A White House official said that Obama has not yet decided whether his order will apply to all 130,000 NATO troops in the region, whether he will adjust the withdrawal pace to account for predicted surges in violence over the summer, or whether he will simply announce that a certain number of troops will return home by a certain date. Although some advisers had hoped that the significant progress made against al-Qaida in the past several months would allow Obama to accelerate the withdrawal, the president himself has not indicated that he is yet ready to take this gamble. (If he is, he has kept it to himself.)
Politically, justifying a more rapid drawdown in the wake of bin Laden's killing would make sense, as the stated goal of the war is to rout al-Qaida and prevent the Taliban from establishing a sanctuary for the terrorist network to regrow. As many members of Congres -- including Republicans -- regularly note now, Pakistan seems to be more of a haven for al-Qaida than Afghanistan. The budget crisis is forcing Republican hawks to take a second look at the billions spent monthly to fight a nebulous enemy in Afghanistan.
Obama ordered 30,000 troops into Afghanistan in late 2009 after taking a deep dive into the strategy pursued by President Bush. He is now confident that his strategy is the correct one, advisers say, even if the public continues to doubt it, and even though it is hard to articulate. Congress, for the most part, is likely to support the president's recommendations, even though support for the war itself is waning. Petraeus remains an iconoclastic figure and will provide cover if the president's chosen withdrawal pace is conservative.
At West Point in December 2009, Obama laid out two main goals under the broader mantle of disrupting, defeating, and dismantling al-Qaida. Coalition forces would arrest the Taliban's momentum and rigorously train the Afghan National Security Forces, holding them to a series of benchmarks and reducing attrition. Obama also disaggregated the Taliban from al-Qaida, and diplomats began a slow, often-secret reconciliation process with established Taliban tribal factions. The surge allowed the coalition to focus on populous provinces in southern and eastern Afghanistan.
Obama will refer to these goals and assess progress toward them, framing them in the overall context of a full transition in Afghanistan by 2014. But even that definition is in question. It remains uncertain whether the majority of troops will be rebased by then, or whether 2014 is the starting point for a real transition.
Assessing progress is complicated. As National Journal's Yochi Dreazen reported, 2011 may turn out to be the deadliest year on record for Americans in the war. Anthony H. Cordesman of the Center for Strategic and International Studies, who sees classified and unclassified metrics on the capability of Taliban forces, doesn't seem to be sanguine in his latest report. While coalition troops have killed record numbers of Taliban fighters, discovered large weapons caches, and meaningfully enhanced both security and civil governance in certain parts of the country, the Taliban and allied forces like the Haqqani network in the Paktika province, remain potent, destabilizing forces. The insurgency has not expanded, in Cordesman's assessment, but neither has it been seriously degraded.

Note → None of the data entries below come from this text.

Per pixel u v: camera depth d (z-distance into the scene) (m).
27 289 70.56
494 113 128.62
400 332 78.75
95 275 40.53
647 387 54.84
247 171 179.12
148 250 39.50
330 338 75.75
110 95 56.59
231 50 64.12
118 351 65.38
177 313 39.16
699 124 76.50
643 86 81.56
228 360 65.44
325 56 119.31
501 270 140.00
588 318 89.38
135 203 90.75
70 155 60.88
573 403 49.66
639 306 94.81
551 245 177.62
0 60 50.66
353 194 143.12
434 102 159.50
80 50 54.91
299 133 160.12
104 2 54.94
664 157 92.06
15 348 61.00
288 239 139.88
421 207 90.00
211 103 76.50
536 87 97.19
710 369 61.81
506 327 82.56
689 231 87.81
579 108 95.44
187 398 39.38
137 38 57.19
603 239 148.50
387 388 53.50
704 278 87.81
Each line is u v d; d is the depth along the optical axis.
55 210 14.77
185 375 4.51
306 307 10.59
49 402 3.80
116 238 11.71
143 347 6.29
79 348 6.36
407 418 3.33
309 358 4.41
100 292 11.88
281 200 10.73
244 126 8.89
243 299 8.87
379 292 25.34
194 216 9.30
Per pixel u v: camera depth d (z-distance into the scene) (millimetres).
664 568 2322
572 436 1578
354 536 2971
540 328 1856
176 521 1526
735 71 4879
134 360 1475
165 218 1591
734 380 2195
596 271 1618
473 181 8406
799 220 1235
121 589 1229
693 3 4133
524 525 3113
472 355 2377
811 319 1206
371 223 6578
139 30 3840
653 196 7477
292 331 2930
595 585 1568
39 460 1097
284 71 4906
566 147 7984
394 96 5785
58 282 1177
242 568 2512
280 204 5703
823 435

In April, Petraeus's staff concluded that the International Security Assistance Force "still does not fully understand the regenerative capacity of the insurgency."
As for the second main challenge - that of building a government to transition to in 2014, metrics are few, although the U.S. continues to insist that it is making progress.
But testifying before Congress, the new American ambassador to Afghanistan, Ryan Crocker, noted that "[e]normous challenges remain: governance; rule of law, including corruption, which undermines economic growth and the credibility of the Afghan state; narcotics; sustainable economic development, including adequate employment opportunities, increased revenues along with the capacity for the government to provide basic services, such as education and health care."
Public opinion in America turned against the war last year and support for fighting it hovers anywhere between 35 and 43 percent, according to polls taken by Pew and by ABC News and The Washington Post in late May.